We made some progress. Then I explained:
We currently have a row per measurement, tracking each TC across its life. What we want now is to create a new table with one row per TC:
SID - reference number of each TC
Date - start date/time when the TC was first tracked
Year - so we can do some annual histograms
Max wind speed
Min pressureThen plot a histogram of number of TCs - by year..
No problem - it generated all the necessary code.
When I ran some code and had some errors, it was able to “figure out” what was going on from the error messages and produce revised code.
But its real world intuition is sometimes not great. The first histogram had nothing for 2000.
Good eye — a blank year usually means how we’re defining “Year” dropped 2000. The most common reasons:
We used start date, and many 1999/2001 storms straddle 2000 (so none start in 2000).
I had to keep pulling my assistant back to reality.
I still believe you have misunderstood the physical reality here. There are about 40-60 TCs per year, every year. The odds that in the year 2000 the TCs drop to zero are incredibly low - so it’s probably a code issue to do with the zeros in 2000.
It kept suggesting spurious reasons why the number was zero. However, we did get it resolved.
And when I say “we”, I mean together. Which is a strange concept if you haven’t tried to use GPT-5 to solve a problem.
There are areas with specific syntax like plotting graphs where in the past I would have spent a lot of time trying to get a plot looking right, and if there were two plots, even longer getting the colors or y-axes consistent. Automatically generated legends were always a time-consuming exercise.
In a minute or two GPT5 has the code just how you want it. If it’s not exactly what you want, you ask for an alteration and you usually get it.
It might give me a block or two of code, and when I was unsure which bits of the old code to overwrite I would say, “I’m going to give you the whole section, please paste in the new code so I have a fresh copy of this section” and 1-2 minutes later it would be ready to copy and paste in.
But again, it’s not just a coding engine. Here was my question:
I’m used to diving into documentation to figure out where the data is and how good the data is.. but GPT5 got the answer right away. It saved me the work.

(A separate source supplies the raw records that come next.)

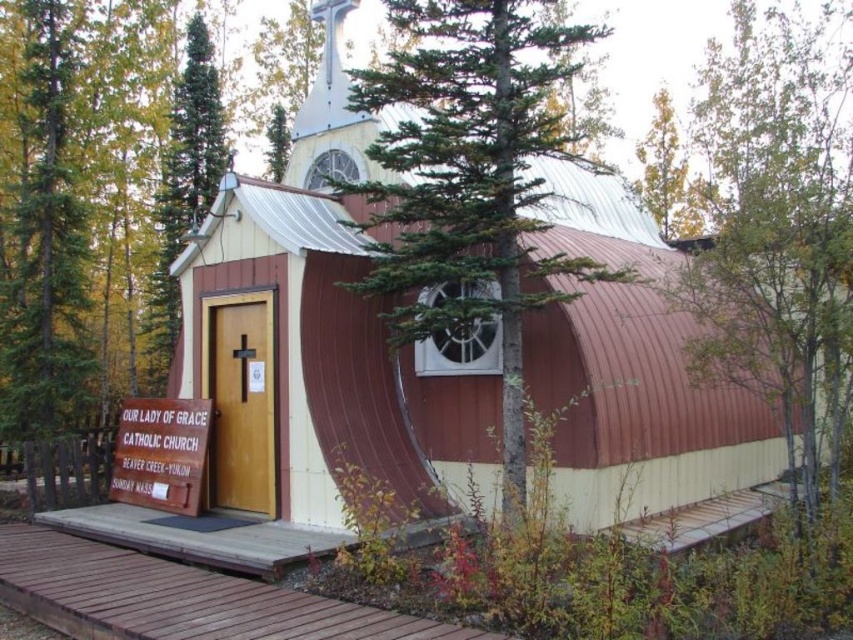
Is green leafy tree at center further to the viewer compared to green textured pine tree at upper center?

No, green leafy tree at center is in front of green textured pine tree at upper center.

How distant is green leafy tree at center from green textured pine tree at upper center?

They are 11.50 meters apart.

Is point (424, 264) closer to viewer compared to point (279, 145)?

Yes, point (424, 264) is in front of point (279, 145).

Locate an element on the screen. The width and height of the screenshot is (853, 640). green leafy tree at center is located at coordinates (471, 180).

Can you confirm if brown wooden walkway at lower center is positioned to the left of white wooden sign at center?

Incorrect, brown wooden walkway at lower center is not on the left side of white wooden sign at center.

Locate an element on the screen. This screenshot has height=640, width=853. brown wooden walkway at lower center is located at coordinates (177, 596).

Where is `brown wooden walkway at lower center`? Image resolution: width=853 pixels, height=640 pixels. brown wooden walkway at lower center is located at coordinates (177, 596).

Can you confirm if white wooden sign at center is thinner than green textured pine tree at upper center?

No.

Between point (173, 438) and point (270, 154), which one is positioned behind?

The point (270, 154) is more distant.

Locate an element on the screen. The image size is (853, 640). white wooden sign at center is located at coordinates coord(161,452).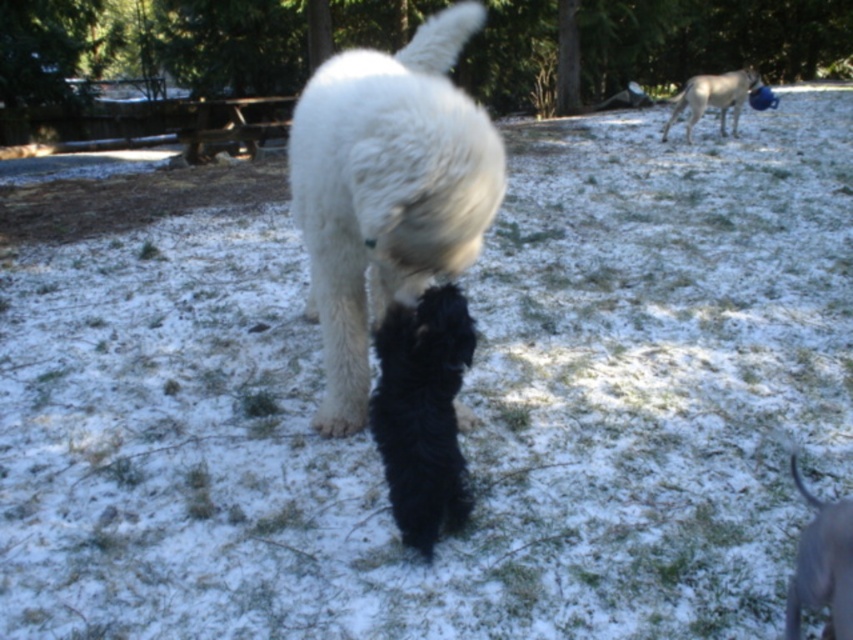
What do you see at coordinates (422, 412) in the screenshot? I see `black fluffy tail at center` at bounding box center [422, 412].

Which of these two, black fluffy tail at center or black silky fur at lower right, stands shorter?

black silky fur at lower right

Is point (418, 460) positioned behind point (791, 589)?

Yes, it is.

Image resolution: width=853 pixels, height=640 pixels. What are the coordinates of `black fluffy tail at center` in the screenshot? It's located at (422, 412).

Is black fluffy tail at center positioned in front of white fur dog at upper right?

That is True.

This screenshot has height=640, width=853. What do you see at coordinates (422, 412) in the screenshot?
I see `black fluffy tail at center` at bounding box center [422, 412].

You are a GUI agent. You are given a task and a screenshot of the screen. Output one action in this format:
    pyautogui.click(x=<x>, y=<y>)
    Task: Click on the black fluffy tail at center
    The image size is (853, 640).
    Given the screenshot: What is the action you would take?
    pyautogui.click(x=422, y=412)

Does black silky fur at lower right come in front of white fur dog at upper right?

That is True.

Measure the distance between point (x=810, y=497) and camera.

1.82 meters

Find the location of a particular element. black silky fur at lower right is located at coordinates (822, 564).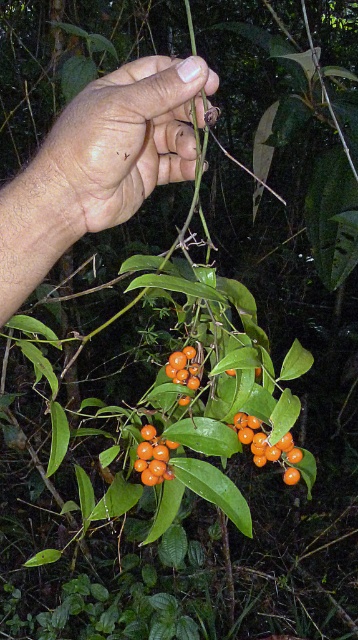
Question: Which is farther from the orange matte/soft berries at center?

Choices:
 (A) orange matte berries at center
 (B) dry skin at center
 (C) orange matte fruit at center

Answer: (B)

Question: Can you confirm if dry skin at center is thinner than orange matte/soft berries at center?

Choices:
 (A) yes
 (B) no

Answer: (B)

Question: Does dry skin at center have a lesser width compared to orange matte fruit at center?

Choices:
 (A) yes
 (B) no

Answer: (B)

Question: Considering the real-world distances, which object is closest to the orange matte fruit at center?

Choices:
 (A) orange matte berries at center
 (B) dry skin at center

Answer: (A)

Question: Which object is the farthest from the orange matte berries at center?

Choices:
 (A) dry skin at center
 (B) orange matte fruit at center

Answer: (A)

Question: Can you confirm if dry skin at center is bigger than orange matte/soft berries at center?

Choices:
 (A) no
 (B) yes

Answer: (B)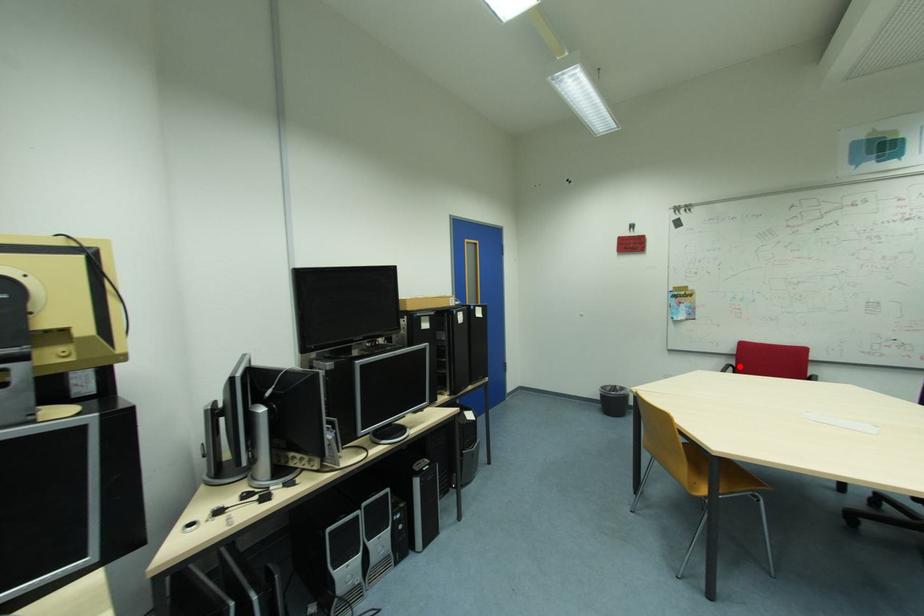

Overall, because I was extremely rusty with Matlab I would have probably spent 5-10x as long figuring out how to do the data extraction and graph plotting.
Here’s another example. I asked GPT5 to produce some code for overlaying the plots of the top 100 TCs - wind speed vs time since they hit category 4 status. Then I wanted to check it:
Back to the tropical cyclone matlab project we’re working on. I need to look in some detail at the “top 100 storms that go into category 4 or above status” - here’s one section of the code you wrote:
..
Can you explain in simple terms what each line of the code does, and what do variables G, G2 and sidu represent?
Here’s part of the reply:
In a couple of places I drilled down, asking for more clarification until I was confident about what was going on.
Incredible.
If you want to learn, GPT-5 can make you many times more productive - it’s like having a grad student sitting next to you. But it’s a grad student in every single field.






Thank you. I hve dabbled in an AI program and found much value too. As you showed, the key is that you have to have intelligence to use AI but when you do it can get a lot done much quicker.
Thank you. This is fascinating, Steve, and no doubt extremely helpful to others with similar presentation objectives. At age 85, I'm probably too old, mentally and energy limited to take advantage of GPT-5 and its potential, but after many very helpful experiences with free ChatGPT, and a few less helpful ones where I suggested new data links, and it apologized for its ignorance, I will probably upgrade to ChatGPT 5.0.